• DOCUMENT EXCERPT
The mathematical equations the researchers assembled for their computer model indicated that the “subsurface convection … is relatively insensitive to salt chemistry”, as they wrote in their paper, and that over time, the convection columns naturally grew to have a stable width of 1-2 m – just like the dimensions of the polygons on the surface.
Implications of the results
Since at least the early 1960s, scientists have offered different explanations for why the surface of dried salt lakes becomes covered with this pattern of polygonal shapes. Most of them have either considered above-the-surface dynamics or below-the-surface dynamics, whereas the new study shows that the polygons are formed when these two realms interact.
The theory and the results matter because when winds blow over salt flats, they carry some of the salt with them as particulate matter. When this air mass reaches the ocean, it deposits the salts there. Such sea salt can enter the atmosphere and go on to swirl at the centre of cyclones. When a salt-bearing air mass reaches an inhabited area, the particles cause significant respiratory problems. A 1996 study characterised the salt flat of what was once Owens Lake in California the “single greatest source of particulate matter in North America”.

• WORK ORDER A
Reproduce everything in the records from the line containing "묘사합니다. 이 작업은 구성의 뛰어난 기교와 감" down to the line containing "지만, 레오나르도의 아이디어는 현대 항공 연구의", both of those lines included.
The salt-flat text and the records that follow have nothing to do with each other.

• RECORDS SHOWN

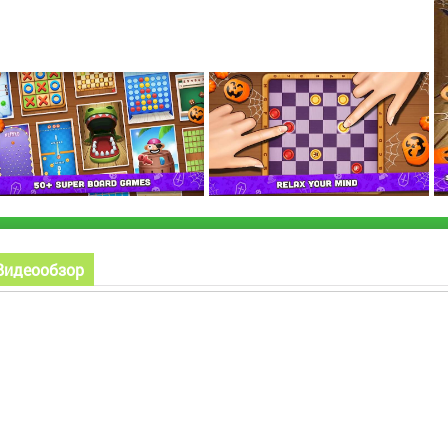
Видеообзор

* * *

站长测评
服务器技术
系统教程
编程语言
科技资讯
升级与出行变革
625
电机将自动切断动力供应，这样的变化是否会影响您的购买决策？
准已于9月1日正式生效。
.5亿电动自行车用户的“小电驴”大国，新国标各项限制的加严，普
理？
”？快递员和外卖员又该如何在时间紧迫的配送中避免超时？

--

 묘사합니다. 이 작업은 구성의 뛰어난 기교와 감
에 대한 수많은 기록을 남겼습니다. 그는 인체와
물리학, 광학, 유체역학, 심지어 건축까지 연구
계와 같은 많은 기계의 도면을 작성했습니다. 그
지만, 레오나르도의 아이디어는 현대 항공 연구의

• WORK ORDER B
Continue the text on salt-flat polygons from its final sentence.

• EXERCISE OUTPUT A
 묘사합니다. 이 작업은 구성의 뛰어난 기교와 감
에 대한 수많은 기록을 남겼습니다. 그는 인체와
물리학, 광학, 유체역학, 심지어 건축까지 연구
계와 같은 많은 기계의 도면을 작성했습니다. 그
지만, 레오나르도의 아이디어는 현대 항공 연구의

• EXERCISE OUTPUT B
To mitigate the deleterious effects of salt flats, experts have recommended covering them in a shallow layer of water, so that the salt is deposited on the surface more uniformly and less salt is carried away by winds.
Salt suspensions are also an important group of aerosols (suspensions of fine solids in air) that reflect sunlight. We have also known for some time that saline lakes around the world are shrinking, including due to agriculture. So more accurate climate models will need to better understand the sources of salt, and the new findings describe one such source.